- [What you are asked to do] Leave every image behind and restate the data word for word.

- [Task inputs]
_____
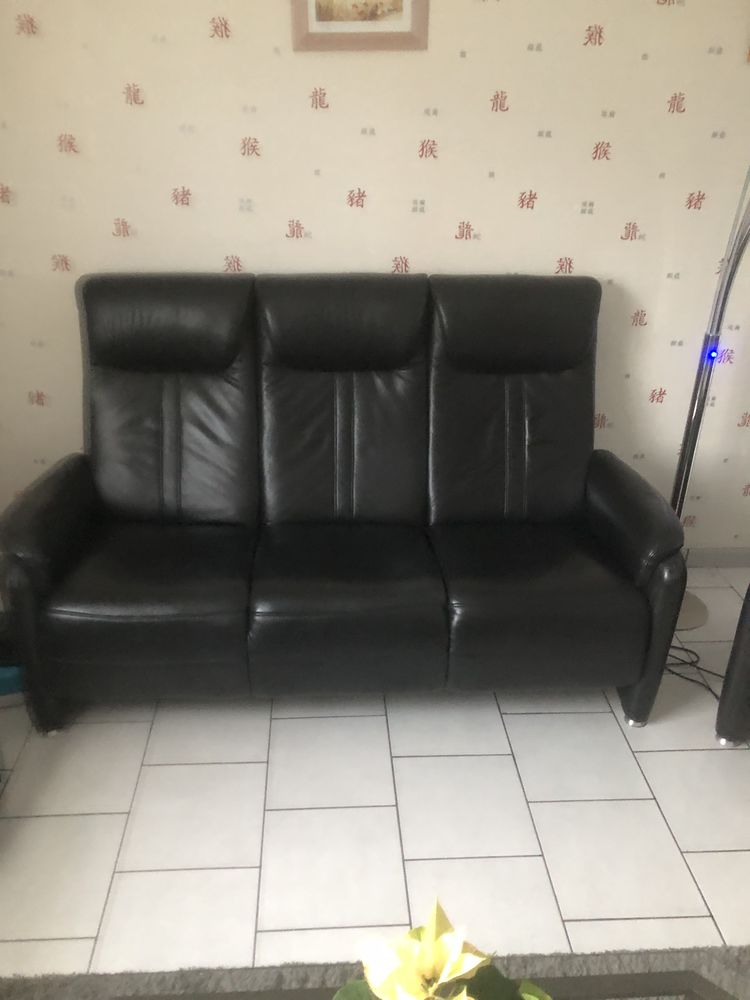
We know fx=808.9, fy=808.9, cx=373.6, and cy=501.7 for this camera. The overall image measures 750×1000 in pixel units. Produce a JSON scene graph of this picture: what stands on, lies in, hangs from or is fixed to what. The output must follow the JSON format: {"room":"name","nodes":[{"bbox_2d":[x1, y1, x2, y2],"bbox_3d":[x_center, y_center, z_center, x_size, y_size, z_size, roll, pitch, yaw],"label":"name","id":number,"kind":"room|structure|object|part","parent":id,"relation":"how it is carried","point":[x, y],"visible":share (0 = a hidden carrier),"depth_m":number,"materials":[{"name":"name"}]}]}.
{"room":"living room","nodes":[
{"label":"living room","id":0,"kind":"room"},
{"bbox_2d":[0,0,749,558],"bbox_3d":[0.563,-0.921,2.570,4.384,2.459,0.149,-1,26,-3],"label":"wall","id":1,"kind":"structure","parent":0,"point":[596,219],"depth_m":2.41,"materials":[{"name":"beige paper"}]},
{"bbox_2d":[289,0,428,51],"bbox_3d":[-0.043,-1.429,2.196,0.372,0.357,0.031,-1,26,-3],"label":"picture","id":2,"kind":"object","parent":1,"relation":"attached to","point":[400,26],"visible":0.99,"depth_m":2.24},
{"bbox_2d":[683,546,749,566],"bbox_3d":[0.340,0.216,3.008,3.562,0.082,0.015,-1,26,-3],"label":"baseboard","id":3,"kind":"structure","parent":1,"relation":"attached to","point":[713,559],"depth_m":3.05,"materials":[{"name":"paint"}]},
{"bbox_2d":[0,568,749,989],"bbox_3d":[0.663,1.212,1.110,4.417,0.101,4.828,-1,26,-3],"label":"tiled floor","id":4,"kind":"structure","parent":0,"point":[685,843],"depth_m":1.92,"materials":[{"name":"tile"}]},
{"bbox_2d":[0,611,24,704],"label":"container","id":5,"kind":"object","parent":4,"relation":"on","point":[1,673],"visible":0.36,"depth_m":2.24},
{"bbox_2d":[0,270,687,730],"bbox_3d":[-0.086,-0.048,2.350,1.716,1.078,0.902,-1,26,-3],"label":"leather sofa","id":6,"kind":"object","parent":4,"relation":"on","point":[112,496],"visible":0.99,"depth_m":2.26,"materials":[{"name":"black leather"}]},
{"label":"armrest","id":7,"kind":"part","parent":6,"relation":"part of","materials":[{"name":"black leather"}]},
{"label":"headrest","id":8,"kind":"part","parent":6,"relation":"part of","materials":[{"name":"black leather"}]},
{"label":"cushion","id":9,"kind":"part","parent":6,"relation":"part of","materials":[{"name":"black leather"}]},
{"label":"cushion","id":10,"kind":"part","parent":6,"relation":"part of","materials":[{"name":"black leather"}]},
{"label":"leg","id":11,"kind":"part","parent":6,"relation":"part of","materials":[{"name":"silver metal"}]},
{"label":"armrest","id":12,"kind":"part","parent":6,"relation":"part of","materials":[{"name":"black leather"}]},
{"bbox_2d":[0,943,749,997],"bbox_3d":[0.124,1.257,0.839,2.042,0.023,1.784,-1,26,-3],"label":"rug","id":13,"kind":"object","parent":4,"relation":"on","point":[612,959],"visible":0.57,"depth_m":1.55,"materials":[{"name":"grey carpet"}]},
{"bbox_2d":[98,968,743,999],"bbox_3d":[0.099,0.978,0.868,0.994,0.403,0.734,-1,26,-3],"label":"coffee table","id":14,"kind":"object","parent":13,"relation":"on","point":[670,982],"visible":0.91,"depth_m":1.10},
{"bbox_2d":[336,897,552,999],"bbox_3d":[0.070,0.585,0.833,0.293,0.350,0.297,-5,26,-13],"label":"yellow flower","id":15,"kind":"object","parent":14,"relation":"on","point":[413,984],"visible":1,"depth_m":0.83,"materials":[{"name":"plant"}]},
{"bbox_2d":[661,643,724,700],"bbox_3d":[0.972,0.485,2.437,0.261,0.074,0.380,-10,28,-21],"label":"power cord","id":16,"kind":"object","parent":4,"relation":"on","point":[687,650],"visible":0.42,"depth_m":2.45,"materials":[{"name":"black plastic"}]},
{"bbox_2d":[666,155,749,626],"bbox_3d":[1.056,-0.419,2.364,0.446,1.766,0.505,-1,26,-3],"label":"floor lamp","id":17,"kind":"object","parent":4,"relation":"on","point":[683,618],"visible":0.65,"depth_m":2.47,"materials":[{"name":"silver metal"}]},
{"bbox_3d":[0.967,0.348,2.755,0.355,0.056,0.307,-1,26,-3],"label":"lamp base","id":18,"kind":"part","parent":17,"relation":"part of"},
{"bbox_2d":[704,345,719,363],"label":"light","id":19,"kind":"object","parent":17,"relation":"attached to","point":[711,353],"visible":0.76,"depth_m":2.40,"materials":[{"name":"blue"}]},
{"bbox_2d":[714,579,749,748],"bbox_3d":[1.471,0.179,1.992,0.901,1.012,0.799,20,31,34],"label":"armchair","id":20,"kind":"object","parent":4,"relation":"on","point":[748,673],"visible":0.99,"depth_m":2.09,"materials":[{"name":"black leather"}]}
]}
_____
- [Your response]
We know fx=808.9, fy=808.9, cx=373.6, and cy=501.7 for this camera. The overall image measures 750×1000 in pixel units. Produce a JSON scene graph of this picture: what stands on, lies in, hangs from or is fixed to what. The output must follow the JSON format: {"room":"name","nodes":[{"bbox_2d":[x1, y1, x2, y2],"bbox_3d":[x_center, y_center, z_center, x_size, y_size, z_size, roll, pitch, yaw],"label":"name","id":number,"kind":"room|structure|object|part","parent":id,"relation":"how it is carried","point":[x, y],"visible":share (0 = a hidden carrier),"depth_m":number,"materials":[{"name":"name"}]}]}.
{"room":"living room","nodes":[
{"label":"living room","id":0,"kind":"room"},
{"bbox_2d":[0,0,749,558],"bbox_3d":[0.563,-0.921,2.570,4.384,2.459,0.149,-1,26,-3],"label":"wall","id":1,"kind":"structure","parent":0,"point":[596,219],"depth_m":2.41,"materials":[{"name":"beige paper"}]},
{"bbox_2d":[289,0,428,51],"bbox_3d":[-0.043,-1.429,2.196,0.372,0.357,0.031,-1,26,-3],"label":"picture","id":2,"kind":"object","parent":1,"relation":"attached to","point":[400,26],"visible":0.99,"depth_m":2.24},
{"bbox_2d":[683,546,749,566],"bbox_3d":[0.340,0.216,3.008,3.562,0.082,0.015,-1,26,-3],"label":"baseboard","id":3,"kind":"structure","parent":1,"relation":"attached to","point":[713,559],"depth_m":3.05,"materials":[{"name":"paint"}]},
{"bbox_2d":[0,568,749,989],"bbox_3d":[0.663,1.212,1.110,4.417,0.101,4.828,-1,26,-3],"label":"tiled floor","id":4,"kind":"structure","parent":0,"point":[685,843],"depth_m":1.92,"materials":[{"name":"tile"}]},
{"bbox_2d":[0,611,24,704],"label":"container","id":5,"kind":"object","parent":4,"relation":"on","point":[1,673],"visible":0.36,"depth_m":2.24},
{"bbox_2d":[0,270,687,730],"bbox_3d":[-0.086,-0.048,2.350,1.716,1.078,0.902,-1,26,-3],"label":"leather sofa","id":6,"kind":"object","parent":4,"relation":"on","point":[112,496],"visible":0.99,"depth_m":2.26,"materials":[{"name":"black leather"}]},
{"label":"armrest","id":7,"kind":"part","parent":6,"relation":"part of","materials":[{"name":"black leather"}]},
{"label":"headrest","id":8,"kind":"part","parent":6,"relation":"part of","materials":[{"name":"black leather"}]},
{"label":"cushion","id":9,"kind":"part","parent":6,"relation":"part of","materials":[{"name":"black leather"}]},
{"label":"cushion","id":10,"kind":"part","parent":6,"relation":"part of","materials":[{"name":"black leather"}]},
{"label":"leg","id":11,"kind":"part","parent":6,"relation":"part of","materials":[{"name":"silver metal"}]},
{"label":"armrest","id":12,"kind":"part","parent":6,"relation":"part of","materials":[{"name":"black leather"}]},
{"bbox_2d":[0,943,749,997],"bbox_3d":[0.124,1.257,0.839,2.042,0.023,1.784,-1,26,-3],"label":"rug","id":13,"kind":"object","parent":4,"relation":"on","point":[612,959],"visible":0.57,"depth_m":1.55,"materials":[{"name":"grey carpet"}]},
{"bbox_2d":[98,968,743,999],"bbox_3d":[0.099,0.978,0.868,0.994,0.403,0.734,-1,26,-3],"label":"coffee table","id":14,"kind":"object","parent":13,"relation":"on","point":[670,982],"visible":0.91,"depth_m":1.10},
{"bbox_2d":[336,897,552,999],"bbox_3d":[0.070,0.585,0.833,0.293,0.350,0.297,-5,26,-13],"label":"yellow flower","id":15,"kind":"object","parent":14,"relation":"on","point":[413,984],"visible":1,"depth_m":0.83,"materials":[{"name":"plant"}]},
{"bbox_2d":[661,643,724,700],"bbox_3d":[0.972,0.485,2.437,0.261,0.074,0.380,-10,28,-21],"label":"power cord","id":16,"kind":"object","parent":4,"relation":"on","point":[687,650],"visible":0.42,"depth_m":2.45,"materials":[{"name":"black plastic"}]},
{"bbox_2d":[666,155,749,626],"bbox_3d":[1.056,-0.419,2.364,0.446,1.766,0.505,-1,26,-3],"label":"floor lamp","id":17,"kind":"object","parent":4,"relation":"on","point":[683,618],"visible":0.65,"depth_m":2.47,"materials":[{"name":"silver metal"}]},
{"bbox_3d":[0.967,0.348,2.755,0.355,0.056,0.307,-1,26,-3],"label":"lamp base","id":18,"kind":"part","parent":17,"relation":"part of"},
{"bbox_2d":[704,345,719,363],"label":"light","id":19,"kind":"object","parent":17,"relation":"attached to","point":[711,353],"visible":0.76,"depth_m":2.40,"materials":[{"name":"blue"}]},
{"bbox_2d":[714,579,749,748],"bbox_3d":[1.471,0.179,1.992,0.901,1.012,0.799,20,31,34],"label":"armchair","id":20,"kind":"object","parent":4,"relation":"on","point":[748,673],"visible":0.99,"depth_m":2.09,"materials":[{"name":"black leather"}]}
]}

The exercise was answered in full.